Vous faites le trait d’union entre la génération des pionniers du cinéma africain et la nouvelle génération des réalisateurs. Vous avez enseigné et vous continuez à donner des ateliers. Que pensezvous de l’évolution du cinéma africain?

Je dirais que beaucoup de jeunes réalisateurs sont «déformés» au lieu d’être formés. Ils sont obnubilés par les récits importés, au lieu de se concentrer sur l’invention d’un récit. L’Africain, ou du moins le Sénégalais, ne raconte pas les histoires de façon linéaire. Il fait des sauts de puce ou commence par la fin. Un message dit de façon abrupte a moins de chance d’atteindre son objectif qu’un message amené avec intelligence à son auditoire. C’est pourquoi je commence toujours mes films par la fin: c’est plus intrigant! Grosso modo, en France, on ne parle que le français. Alors que chez nous il y a 22 langues, donc 22 cultures et façons de voir le monde, 22 cosmogonies différentes…

Du côté des pionniers du cinéma, lequel d’entre eux vous a le plus marqué?

■ ■ ■

#### Exercice:
Reprenez l'entretien ci-dessus sur le cinéma africain et rédigez-en la suite à partir de sa dernière question.

■ ■ ■

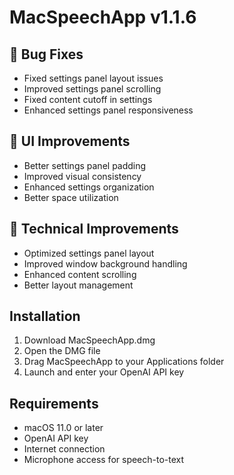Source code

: # MacSpeechApp v1.1.6

## 🐛 Bug Fixes
- Fixed settings panel layout issues
- Improved settings panel scrolling
- Fixed content cutoff in settings
- Enhanced settings panel responsiveness

## 🎨 UI Improvements
- Better settings panel padding
- Improved visual consistency
- Enhanced settings organization
- Better space utilization

## 🔧 Technical Improvements
- Optimized settings panel layout
- Improved window background handling
- Enhanced content scrolling
- Better layout management

## Installation
1. Download MacSpeechApp.dmg
2. Open the DMG file
3. Drag MacSpeechApp to your Applications folder
4. Launch and enter your OpenAI API key

## Requirements
- macOS 11.0 or later
- OpenAI API key
- Internet connection
- Microphone access for speech-to-text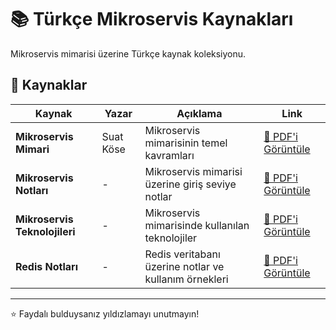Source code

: # 📚 Türkçe Mikroservis Kaynakları

Mikroservis mimarisi üzerine Türkçe kaynak koleksiyonu.

## 📄 Kaynaklar

| Kaynak | Yazar | Açıklama | Link |
|--------|-------|----------|------|
| **Mikroservis Mimari** | Suat Köse | Mikroservis mimarisinin temel kavramları | [📖 PDF'i Görüntüle](https://github.com/suadev/turkish-microservice-architecture-book/blob/master/Mikroservis_Mimari_v1.0.pdf) |
| **Mikroservis Notları** | - | Mikroservis mimarisi üzerine giriş seviye notlar | [📖 PDF'i Görüntüle](./Mikroservis_Notlari.pdf) |
| **Mikroservis Teknolojileri** | - | Mikroservis mimarisinde kullanılan teknolojiler | [📖 PDF'i Görüntüle](./Mikroservis_Teknolojileri.pdf) |
| **Redis Notları** | - | Redis veritabanı üzerine notlar ve kullanım örnekleri | [📖 PDF'i Görüntüle](./Redis_Notlari.pdf) |

---

⭐ Faydalı bulduysanız yıldızlamayı unutmayın!
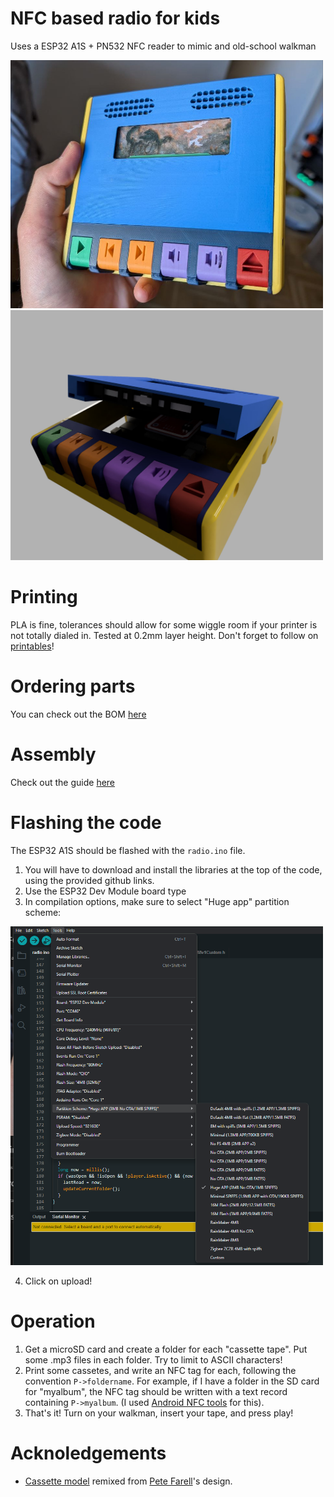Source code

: # NFC based radio for kids

Uses a ESP32 A1S + PN532 NFC reader to mimic and old-school walkman

<img src="./docs/img/closed.jpg" width="500"><img src="./docs/img/render.jpg" width="500">

# Printing

PLA is fine, tolerances should allow for some wiggle room if your printer is not totally dialed in. Tested at 0.2mm layer height. Don't forget to follow on [printables](https://www.printables.com/model/1038471-nfc-walkman)!

# Ordering parts

You can check out the BOM [here](./docs/BOM.md)

# Assembly

Check out the guide [here](./docs/assembly.md)

# Flashing the code

The ESP32 A1S should be flashed with the `radio.ino` file. 

1. You will have to download and install the libraries at the top of the code, using the provided github links.
2. Use the ESP32 Dev Module board type
3. In compilation options, make sure to select "Huge app" partition scheme:

<img src="./docs/img/compilation-options.png" width="500">

4. Click on upload!



# Operation

1. Get a microSD card and create a folder for each "cassette tape". Put some .mp3 files in each folder. Try to limit to ASCII characters!
2. Print some cassetes, and write an NFC tag for each, following the convention `P->foldername`. For example, if I have a folder in the SD card for "myalbum", the NFC tag should be written with a text record containing `P->myalbum`. (I used [Android NFC tools](https://play.google.com/store/apps/details?id=com.wakdev.wdnfc&hl=en) for this).
3. That's it! Turn on your walkman, insert your tape, and press play!

# Acknoledgements

* [Cassette model](https://www.printables.com/model/505572-cassette-tape) remixed from [Pete Farell](https://www.printables.com/@PeterFarell)'s design.
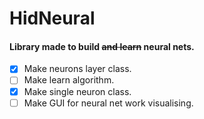 # HidNeural

#### Library made to build ~~and learn~~ neural nets.

- [x] Make neurons layer class.
- [ ] Make learn algorithm.
- [x] Make single neuron class.
- [ ] Make GUI for neural net work visualising.
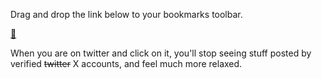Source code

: Drag and drop the link below to your bookmarks toolbar.

<a id="bookmarklet" href="/">💙</a>

When you are on twitter and click on it, you'll stop seeing stuff posted by verified ~~twitter~~ X accounts, and feel much more relaxed.

<script>
  const link = document.getElementById("bookmarklet");
  link.href = "(javascript:(function() { function removeVerified() { const posts = [...document.querySelectorAll('.r-1adg3ll')]; const verified = posts.filter(post => post.querySelector(`[data-testid='icon-verified']`)); for(let post of verified) { post.style.display = 'none'; } } setInterval(removeVerified, 500); })();)";
</script>

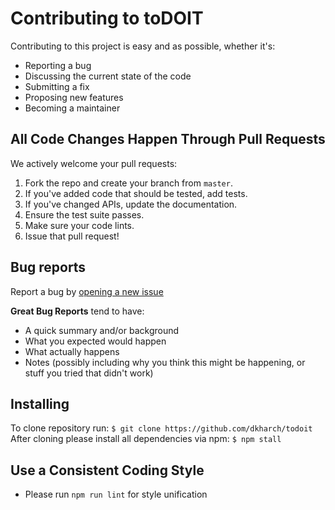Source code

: # Contributing to toDOIT
Contributing to this project is easy and as possible, whether it's:

- Reporting a bug
- Discussing the current state of the code
- Submitting a fix
- Proposing new features
- Becoming a maintainer

## All Code Changes Happen Through Pull Requests
We actively welcome your pull requests:

1. Fork the repo and create your branch from `master`.
2. If you've added code that should be tested, add tests.
3. If you've changed APIs, update the documentation.
4. Ensure the test suite passes.
5. Make sure your code lints.
6. Issue that pull request!

## Bug reports
Report a bug by [opening a new issue]()

**Great Bug Reports** tend to have:

- A quick summary and/or background
- What you expected would happen
- What actually happens
- Notes (possibly including why you think this might be happening, or stuff you tried that didn't work)
## Installing
To clone repository run:
`$ git clone https://github.com/dkharch/todoit`
After cloning please install all dependencies via npm:
`$ npm stall`

## Use a Consistent Coding Style

* Please run `npm run lint` for style unification
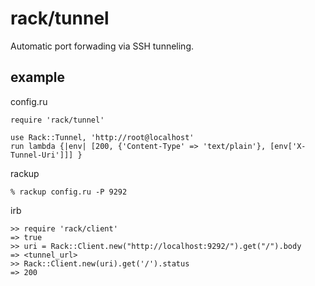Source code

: rack/tunnel
===========

Automatic port forwading via SSH tunneling.

example
-------

config.ru

    require 'rack/tunnel'

    use Rack::Tunnel, 'http://root@localhost'
    run lambda {|env| [200, {'Content-Type' => 'text/plain'}, [env['X-Tunnel-Uri']]] }

rackup

    % rackup config.ru -P 9292

irb

    >> require 'rack/client'
    => true
    >> uri = Rack::Client.new("http://localhost:9292/").get("/").body
    => <tunnel_url>
    >> Rack::Client.new(uri).get('/').status
    => 200
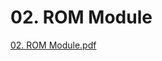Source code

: # 02. ROM Module

[02. ROM Module.pdf](02%20ROM%20Module%2079c123a56eed43a9bd437a0a7e7e2dca/02._ROM_Module.pdf)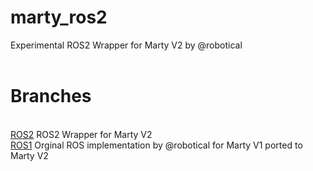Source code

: # marty_ros2
Experimental ROS2 Wrapper for Marty V2 by @robotical
<br>
<br>
# Branches
<br>
<a href="https://github.com/trrsrobotics/marty_ros2/blob/ROS2/">ROS2</a> ROS2 Wrapper for Marty V2
<br>
<a href="https://github.com/trrsrobotics/marty_ros2/blob/ROS1/">ROS1</a> Orginal ROS implementation by @robotical for Marty V1 ported to Marty V2 
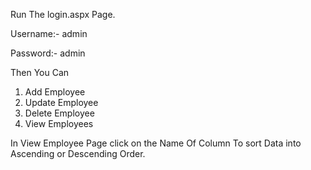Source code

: Run The login.aspx Page.

Username:- admin

Password:- admin

Then You Can

1) Add Employee
2) Update Employee
3) Delete Employee
4) View Employees
   
In View Employee Page click on the Name Of Column To sort Data into Ascending or Descending Order.
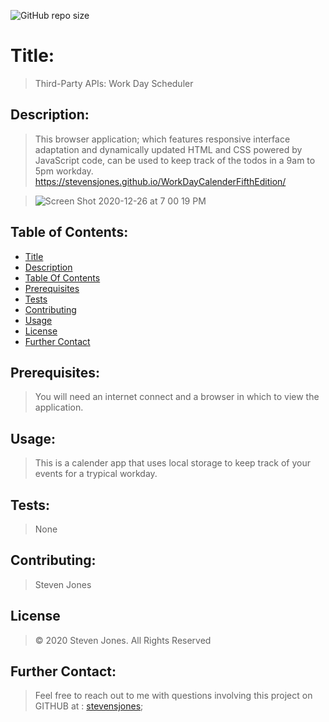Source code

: ![GitHub repo size](https://img.shields.io/github/repo-size/stevensjones/WorkDayCalenderFifthEdition)
# Title:
> Third-Party APIs: Work Day Scheduler
## Description: 
> This browser application; which features responsive interface adaptation and dynamically updated HTML and CSS powered by JavaScript code, can be used to keep track of the todos in a 9am to 5pm workday.
> https://stevensjones.github.io/WorkDayCalenderFifthEdition/

> ![Screen Shot 2020-12-26 at 7 00 19 PM](https://user-images.githubusercontent.com/56704209/103162416-99ca0500-47ad-11eb-9433-59b7e605f031.png)
## Table of Contents:
- [Title](#Title)
- [Description](#Description)
- [Table Of Contents](#TableOfContents)
- [Prerequisites](#Prerequisites)
- [Tests](#Tests)
- [Contributing](#Contributing)
- [Usage](#Usage) 
- [License](#License)
- [Further Contact](#FurtherContact)
## Prerequisites:
> You will need an internet connect and a browser in which to view the application.
## Usage:
> This is a calender app that uses local storage to keep track of your events for a trypical workday.
## Tests:
> None
## Contributing:
> Steven Jones
## License
> © 2020 Steven Jones. All Rights Reserved 
## Further Contact:
> Feel free to reach out to me with questions involving this project on GITHUB at : [stevensjones](https://github.com/stevensjones);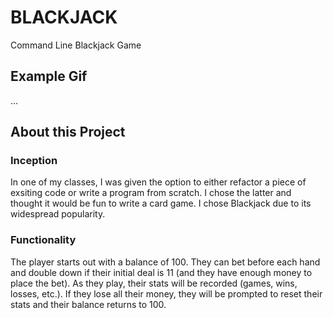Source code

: # BLACKJACK
Command Line Blackjack Game

## Example Gif
...

## About this Project
### Inception
In one of my classes, I was given the option to either refactor a piece of exsiting code or write a program from scratch.  I chose the latter and thought it would be fun to write a card game.  I chose Blackjack due to its widespread popularity.

### Functionality
The player starts out with a balance of 100.  They can bet before each hand and double down if their initial deal is 11 (and they have enough money to place the bet).  As they play, their stats will be recorded (games, wins, losses, etc.).  If they lose all their money, they will be prompted to reset their stats and their balance returns to 100.
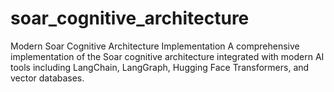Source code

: # soar_cognitive_architecture
Modern Soar Cognitive Architecture Implementation  A comprehensive implementation of the Soar cognitive architecture integrated with modern AI tools including LangChain, LangGraph, Hugging Face Transformers, and vector databases.
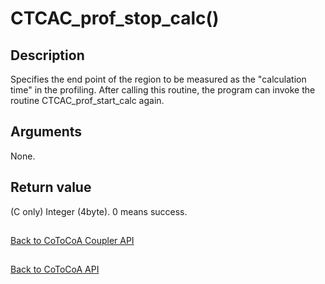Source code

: CTCAC_prof_stop_calc()
=====

Description
-----

Specifies the end point of the region to be measured as the "calculation time" in the profiling.
After calling this routine, the program can invoke the routine CTCAC_prof_start_calc again.

Arguments
-----

None.

Return value
-----

(C only) Integer (4byte). 0 means success.

##

[Back to CoToCoA Coupler API](../API-coupler.md "Back to CoToCoA Coupler API")

##

[Back to CoToCoA API](../API.md "Back to CoToCoA API")
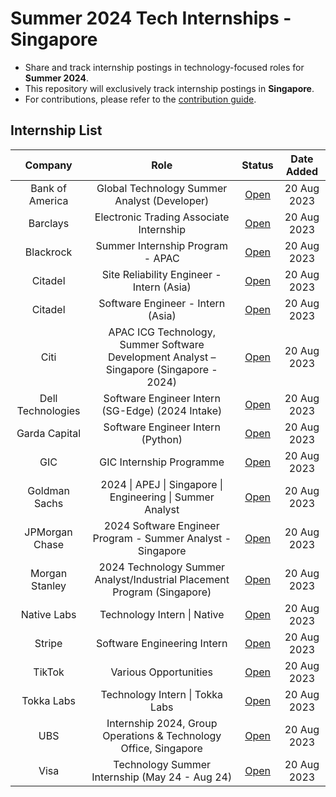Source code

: <h1>Summer 2024 Tech Internships - Singapore</h1>

* Share and track internship postings in technology-focused roles for **Summer 2024**. 
* This repository will exclusively track internship postings in **Singapore**.
* For contributions, please refer to the [contribution guide](CONTRIBUTING.md).

<h2>Internship List</h2>

|      Company      |                                          Role                                           |                                                                                                                Status                                                                                                                 | Date Added  |
| :---------------: | :-------------------------------------------------------------------------------------: | :-----------------------------------------------------------------------------------------------------------------------------------------------------------------------------------------------------------------------------------: | :---------: |
|  Bank of America  |                      Global Technology Summer Analyst (Developer)                       |                                    [Open](https://bankcampuscareers.tal.net/vx/mobile-0/brand-4/candidate/so/pm/1/pl/1/opp/10253-Global-Technology-Summer-Analyst-Developer-2024-Singapore/en-GB)                                     | 20 Aug 2023 |
|     Barclays      |                         Electronic Trading Associate Internship                         |                                                                                    [Open](https://search.jobs.barclays/job/-/-/22545/52800298880)                                                                                     | 20 Aug 2023 |
|     Blackrock     |                            Summer Internship Program - APAC                             |                                         [Open](https://blackrock.tal.net/vx/lang-en-GB/mobile-0/brand-3/xf-56900e343d15/candidate/so/pm/1/pl/1/opp/7889-Summer-Internship-Program-APAC/en-GB)                                         | 20 Aug 2023 |
|      Citadel      |                        Site Reliability Engineer - Intern (Asia)                        |                                                                        [Open](https://www.citadel.com/careers/details/site-reliability-engineer-intern-asia/)                                                                         | 20 Aug 2023 |
|      Citadel      |                            Software Engineer - Intern (Asia)                            |                                                                            [Open](https://www.citadel.com/careers/details/software-engineer-intern-asia/)                                                                             | 20 Aug 2023 |
|       Citi        | APAC ICG Technology, Summer Software Development Analyst – Singapore (Singapore - 2024) | [Open](https://jobs.citi.com/job/-/-/287/52222714992?source=LinkedInJB&utm_source=linkedin.com&utm_medium=job_posting&utm_campaign=APAC_Lateral&utm_content=social_media&utm_term=326431642&ss=paid&dclid=CMzEnqyotIADFX6UZgIdJkwPDQ) | 20 Aug 2023 |
| Dell Technologies |                    Software Engineer Intern (SG-Edge) (2024 Intake)                     |                        [Open](https://jobs.dell.com/job/singapore/software-engineer-intern-sg-edge-2024-intake/375/53127945744?utm_campaign=google_jobs_apply&utm_source=google_jobs_apply&utm_medium=organic)                        | 20 Aug 2023 |
|   Garda Capital   |                            Software Engineer Intern (Python)                            |                                                                            [Open](https://boards.greenhouse.io/gardacp/jobs/4174205004?gh_src=ce79c35b4us)                                                                            | 20 Aug 2023 |
|        GIC        |                                GIC Internship Programme                                 |                                                                                   [Open](https://gic.careers/programmes/gic-internship-programme/)                                                                                    | 20 Aug 2023 |
|   Goldman Sachs   |               2024 \| APEJ \| Singapore \| Engineering \| Summer Analyst                |                                                                 [Open](https://www.goldmansachs.com/careers/students/programs/asia-pacific/2024-summer-analyst.html)                                                                  | 20 Aug 2023 |
|  JPMorgan Chase   |               2024 Software Engineer Program - Summer Analyst - Singapore               |                                                                   [Open](https://jpmc.fa.oraclecloud.com/hcmUI/CandidateExperience/en/sites/CX_1001/job/210432052)                                                                    | 20 Aug 2023 |
|  Morgan Stanley   |         2024 Technology Summer Analyst/Industrial Placement Program (Singapore)         |                                                                   [Open](https://jpmc.fa.oraclecloud.com/hcmUI/CandidateExperience/en/sites/CX_1001/job/210432052)                                                                    | 20 Aug 2023 |
|    Native Labs    |                               Technology Intern \| Native                               |                                                                                     [Open](https://vegasolutions.hire.trakstar.com/jobs/fk0xzmc/)                                                                                     | 20 Aug 2023 |
|      Stripe       |                               Software Engineering Intern                               |                                                                              [Open](https://stripe.com/jobs/listing/software-engineering-intern/5306063)                                                                              | 20 Aug 2023 |
|      TikTok       |                                  Various Opportunities                                  |                     [Open](https://careers.tiktok.com/position?keywords=2024&category=6704215862603155720&location=CT_163&project=&type=3&job_hot_flag=&current=1&limit=10&functionCategory=&tag=&spread=G1DWUPV)                     | 20 Aug 2023 |
|    Tokka Labs     |                             Technology Intern \| Tokka Labs                             |                                                                                     [Open](https://vegasolutions.hire.trakstar.com/jobs/fk028tt/)                                                                                     | 20 Aug 2023 |
|        UBS        |            Internship 2024, Group Operations & Technology Office, Singapore             |                             [Open](https://jobs.ubs.com/TGnewUI/Search/home/HomeWithPreLoad?partnerid=25008&siteid=5131&PageType=searchResults&SearchType=linkquery&LinkID=10846#jobDetails=282897_5131)                              | 20 Aug 2023 |
|       Visa        |                     Technology Summer Internship (May 24 - Aug 24)                      |                                                [Open](https://jobs.smartrecruiters.com/Visa/743999920843366-technology-summer-internship-may-24-aug-24-?lid=64cb2e27ae472228ed3efbb1)                                                 | 20 Aug 2023 |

■ ■ ■

#### Résultat de l'exercice:
S’il y a quelqu’un dont le cinéma me parle vraiment, c’est Djibril Diop Mambéty dont j’ai été un temps le premier assistant. C’était un visionnaire, un homme engagé et un artiste à la fois. Il avait une narration unique. Je me rappelle qu’un jour il m’a demandé comment on traduirait le mot cinéma en wolof. Je n’ai pas su quoi lui répondre. Des mois plus tard, il m’a reposé la question. Face à mon silence, il m’a dit: «C’est waru.» En wolof, waru c’est l’étonnement, l’émerveillement, l’inattendu, le sublime, c’est le merveilleux. Dans son film, La Petite Vendeuse de soleil [projeté au Théâtre de Verdure de Montbenon à Lausanne samedi 20, à 21h30], il y a une scène incroyable: une petite fille handicapée qui danse. C’est d’une beauté extraordinaire tout en restant très simple. Personne ne peut être indifférent à cela.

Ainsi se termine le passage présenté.